## Record excerpts
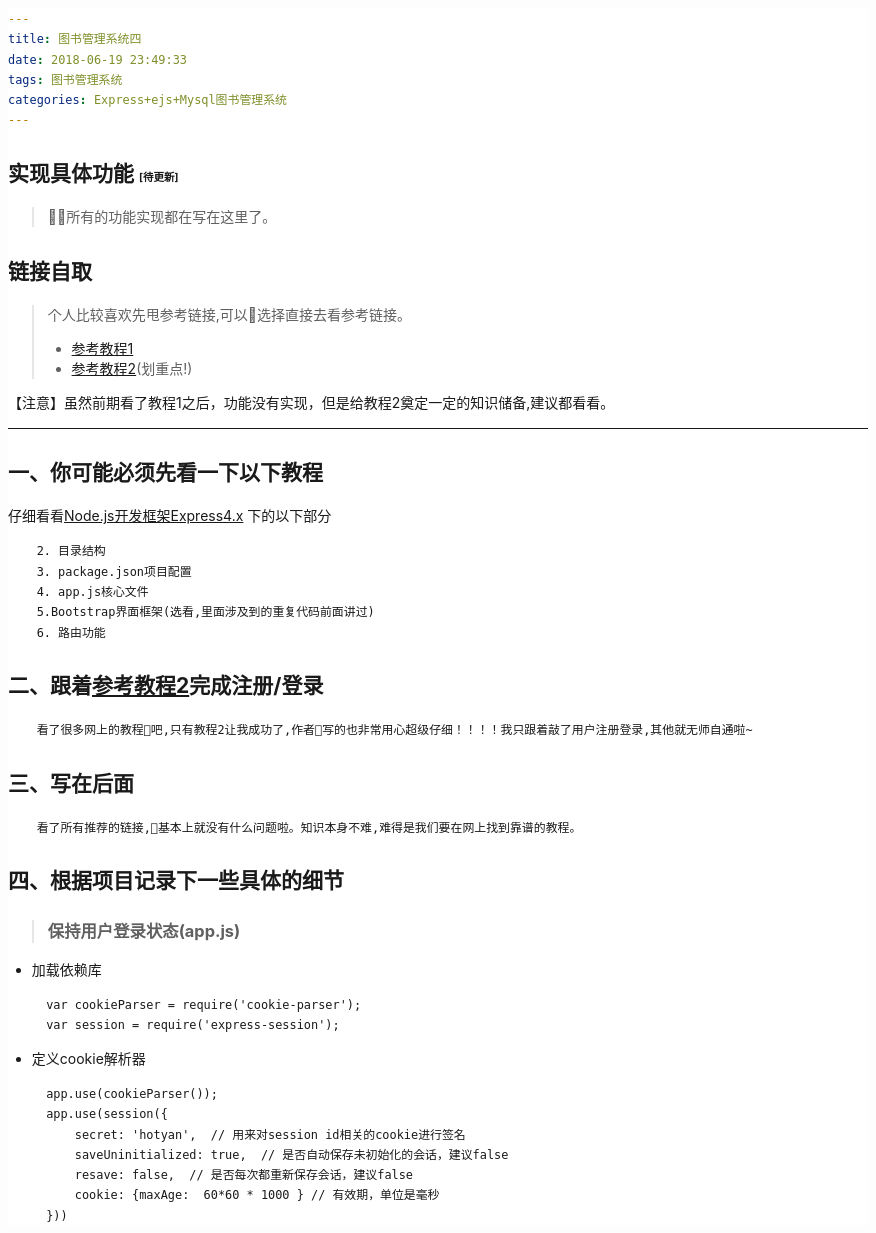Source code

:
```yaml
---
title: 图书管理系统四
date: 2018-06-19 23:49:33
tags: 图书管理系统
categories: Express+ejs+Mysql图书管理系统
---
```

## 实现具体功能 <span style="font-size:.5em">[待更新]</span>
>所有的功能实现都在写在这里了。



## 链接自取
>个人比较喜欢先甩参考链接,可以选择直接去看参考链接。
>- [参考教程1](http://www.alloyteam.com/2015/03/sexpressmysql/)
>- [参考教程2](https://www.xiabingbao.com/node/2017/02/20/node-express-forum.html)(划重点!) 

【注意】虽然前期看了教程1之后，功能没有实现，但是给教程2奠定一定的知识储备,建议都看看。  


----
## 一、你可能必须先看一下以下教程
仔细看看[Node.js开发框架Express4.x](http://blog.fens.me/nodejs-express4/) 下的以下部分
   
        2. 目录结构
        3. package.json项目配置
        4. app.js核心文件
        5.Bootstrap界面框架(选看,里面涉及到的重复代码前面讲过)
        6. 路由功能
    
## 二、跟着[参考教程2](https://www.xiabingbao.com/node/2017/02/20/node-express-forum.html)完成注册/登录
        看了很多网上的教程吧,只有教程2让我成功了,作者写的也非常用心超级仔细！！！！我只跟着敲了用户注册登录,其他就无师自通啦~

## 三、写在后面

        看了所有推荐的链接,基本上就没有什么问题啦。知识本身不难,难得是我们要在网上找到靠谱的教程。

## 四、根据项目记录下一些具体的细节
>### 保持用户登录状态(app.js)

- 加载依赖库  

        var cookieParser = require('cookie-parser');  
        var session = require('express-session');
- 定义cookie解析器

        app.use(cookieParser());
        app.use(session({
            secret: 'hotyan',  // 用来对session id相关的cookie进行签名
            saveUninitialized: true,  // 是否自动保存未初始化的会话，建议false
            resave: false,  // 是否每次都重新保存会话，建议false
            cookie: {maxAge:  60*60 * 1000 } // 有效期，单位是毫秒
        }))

--

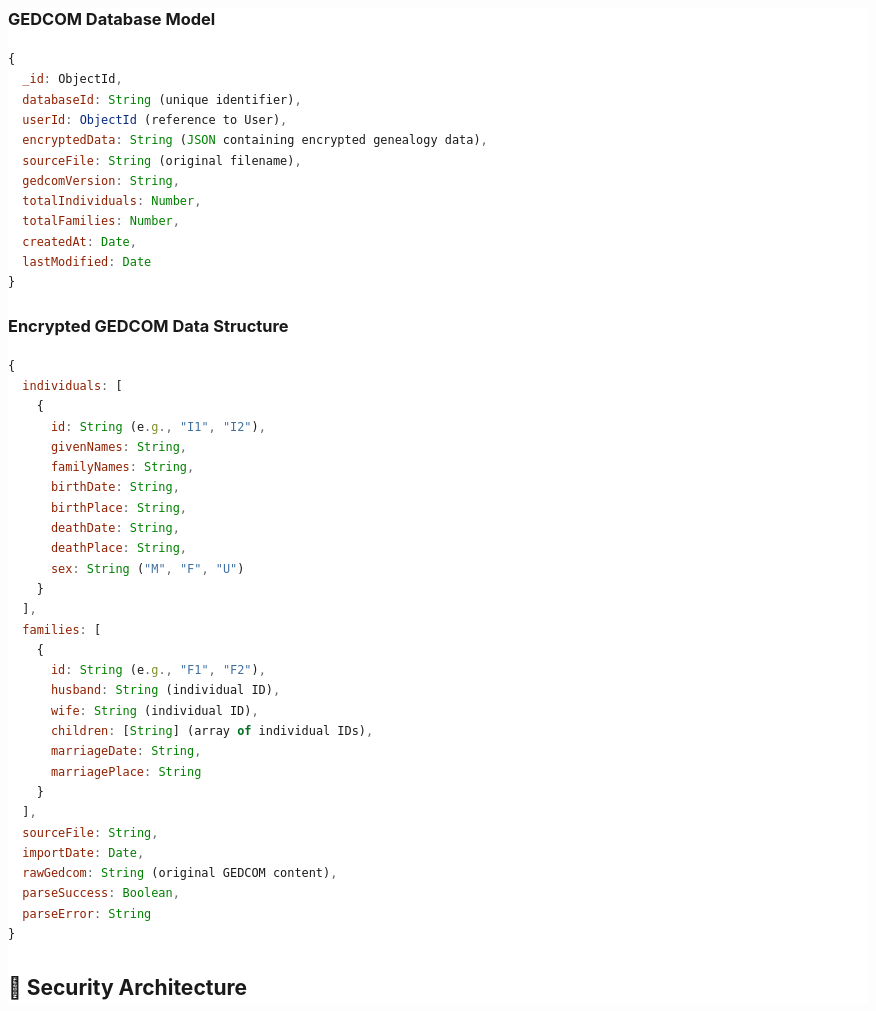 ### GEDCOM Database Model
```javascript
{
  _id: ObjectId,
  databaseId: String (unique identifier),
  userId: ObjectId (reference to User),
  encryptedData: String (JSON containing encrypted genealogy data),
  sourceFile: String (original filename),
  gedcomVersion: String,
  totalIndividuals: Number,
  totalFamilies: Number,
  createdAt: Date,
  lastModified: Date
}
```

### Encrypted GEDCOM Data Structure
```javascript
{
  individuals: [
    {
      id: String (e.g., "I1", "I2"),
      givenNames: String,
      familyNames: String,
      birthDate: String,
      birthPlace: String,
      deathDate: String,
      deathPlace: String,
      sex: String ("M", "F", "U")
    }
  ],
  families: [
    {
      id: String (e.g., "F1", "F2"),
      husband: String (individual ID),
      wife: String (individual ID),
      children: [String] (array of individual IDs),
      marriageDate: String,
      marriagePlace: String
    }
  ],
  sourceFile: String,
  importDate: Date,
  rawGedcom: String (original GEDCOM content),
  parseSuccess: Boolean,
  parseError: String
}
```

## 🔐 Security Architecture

## Problem details
From the listing above, determine how many lines contain "forum", then write only that number.

## Answer space
2